Trabalhadores sem terra, que participam do 6º Congresso Nacional do MST, fazem manifestação em favor da reforma agrária, em Brasília (Fabio Rodrigues Pozzebom/Agência Brasil/Agência Brasil)
Agência Brasil
Publicado em 9 de setembro de 2017 às 15h53.
O Tribunal de Contas da União (TCU) revogou, nesta semana, uma medida cautelar de abril de 2016, do próprio órgão que obrigava o Instituto Nacional de Colonização e Reforma Agrária (Incra) a suspender os processos de seleção de candidatos ao Programa Nacional de Reforma Agrária (PNRA) e de assentamento de beneficiários já selecionados. A decisão saiu na última quarta-feira (6), mas só foi divulgada ontem (8).
Em abril de 2016, o tribunal determinou o bloqueio liminar (provisório) dos beneficiários do programa cujos cadastros apresentavam indícios de irregularidades. A suspensão vigorou enquanto as suspeitas eram apuradas.
Entre os indícios inicialmente apontados por técnicos da Secretaria de Controle Externo da Agricultura e do Meio Ambiente do TCU, estavam a existência de pessoas que trabalham em órgãos públicos, como prefeituras; empresários e até titulares de mandatos eletivos, além de pessoas que possuem terras com tamanho acima do permitido. Se confirmadas, as irregularidades trariam prejuízo de R$ 2,83 bilhões.
Em seu voto, o ministro-relator do processo, Augusto Sherman Cavalcanti, citou que, há pelo menos 20 anos, o TCU vem combatendo "desvios de finalidades" na execução da Política Nacional de Reforma Agrária. E que, embora o Incra venha implementando medidas positivas neste sentido, "o horizonte de resolução dos problemas é longo".
Para o ministro, a complexidade das apurações e o fato de que o Incra tornou mais rígido o credenciamento dos beneficiários permitiram ao ministro fixar um prazo para a apuração das irregularidades em vez de manter integralmente os bloqueios. "Em vez da manutenção integral dos bloqueios, entendo mais adequado fixar um limite de três anos para a apuração de todos os indícios de irregularidades apontados e ainda remanescentes de verificação por parte da autarquia, [que deve apresentar] a esta corte plano definitivo de apuração de todos os indícios, contemplando referido prazo máximo de apuração", ponderou o ministro no voto.
Segundo, Cavalcanti, se confirmada a irregularidade, o Incra deverá vedar o acesso ao programa e, se for o caso, pedir que os beneficiários restituam os valores recebidos indevidamente. Os suspeitos teriam direito a ampla defesa. Procurado, o Incra se limitou a informar que ainda não foi oficialmente notificado e que vai aguardar a publicação do acórdão para se manifestar.

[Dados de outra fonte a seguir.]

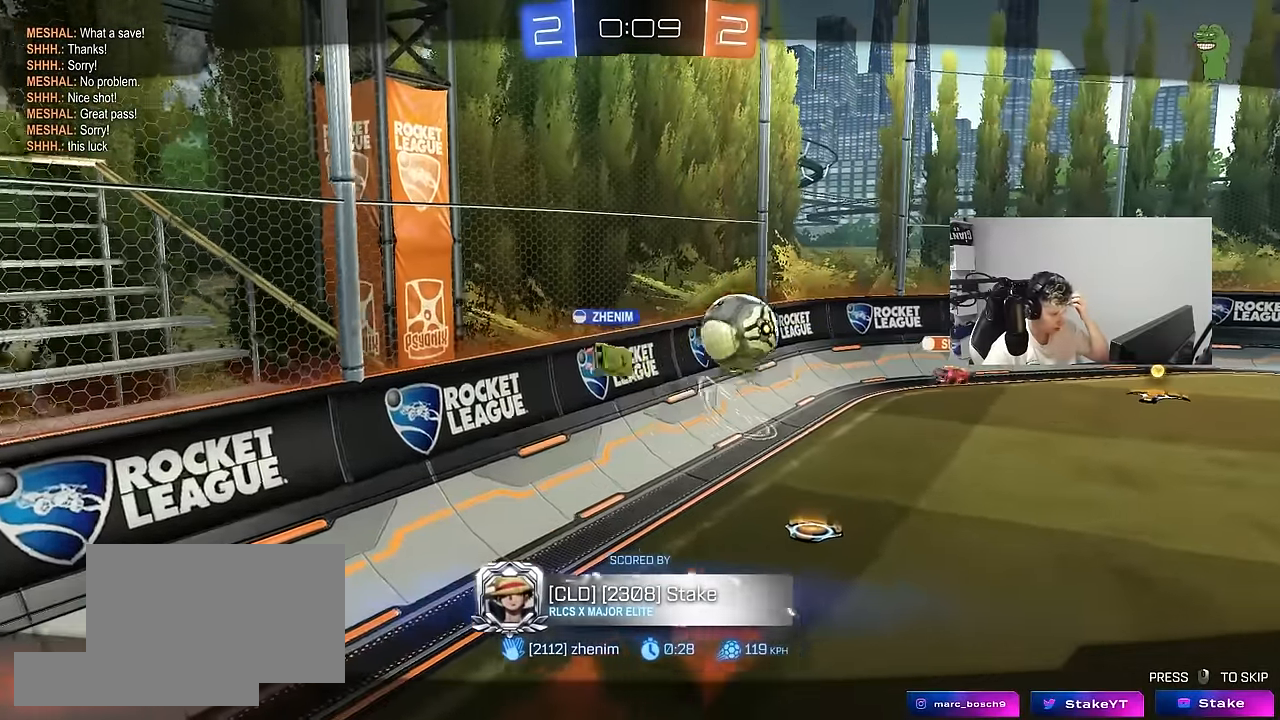
{"keys": [], "mouse": [], "mouse_move": "still", "events": []}
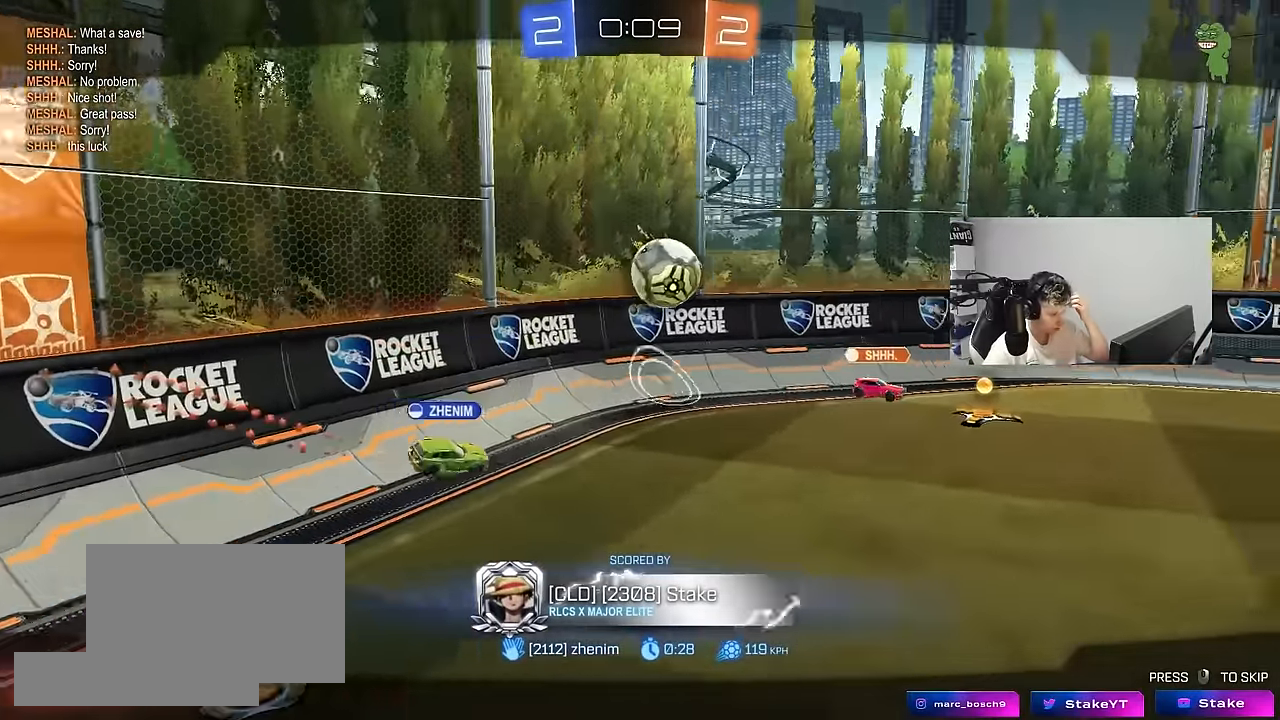
{"keys": [], "mouse": [], "mouse_move": "still", "events": []}
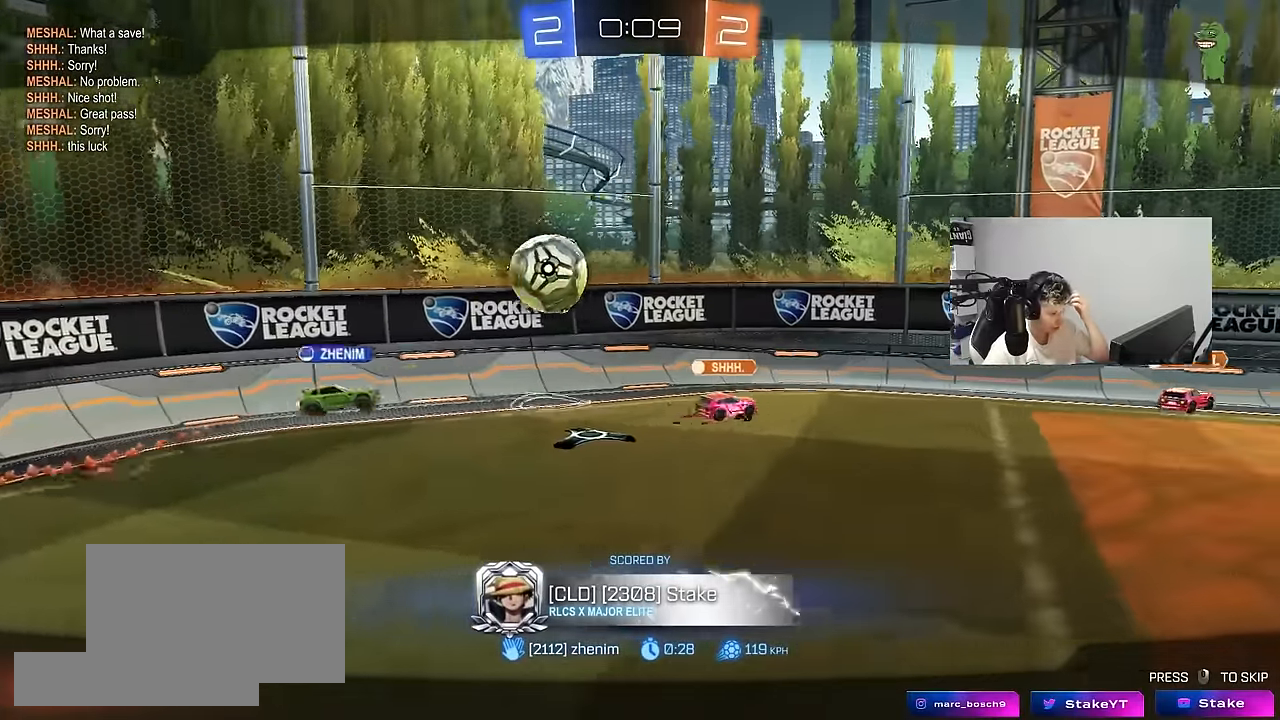
{"keys": [], "mouse": [], "mouse_move": "still", "events": []}
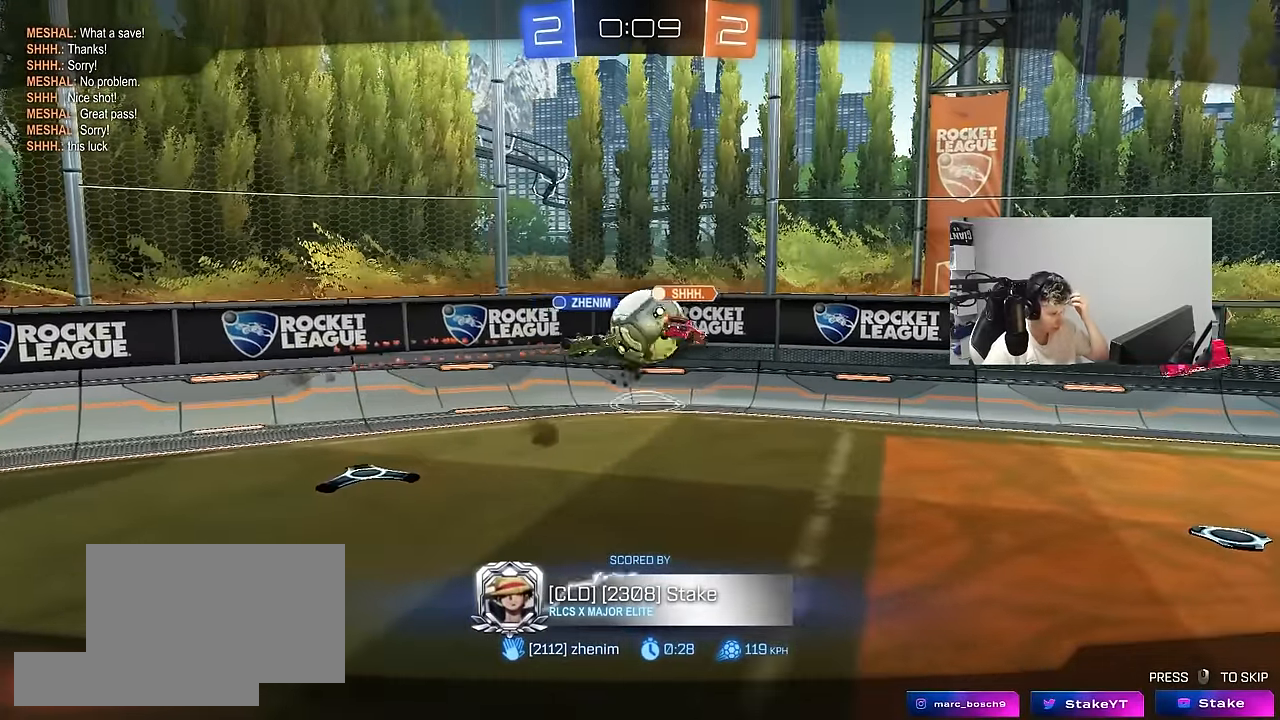
{"keys": [], "mouse": [], "mouse_move": "still", "events": []}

Em abril de 2016, a interrupção liminar dos processos de seleção de candidatos ao PNRA e a suspensão do assentamento de beneficiários já selecionados chegou a afetar cerca de 500 mil famílias, segundo estimativa do próprio Incra. Entre outras coisas, os produtores já assentados ficaram impedidos de obter a Declaração de Aptidão ao Programa Nacional de Fortalecimento da Agricultura Familiar (Pronaf) - documento necessário para acessar políticas públicas de crédito, assistência técnica e demais ações desenvolvidas pelo Incra.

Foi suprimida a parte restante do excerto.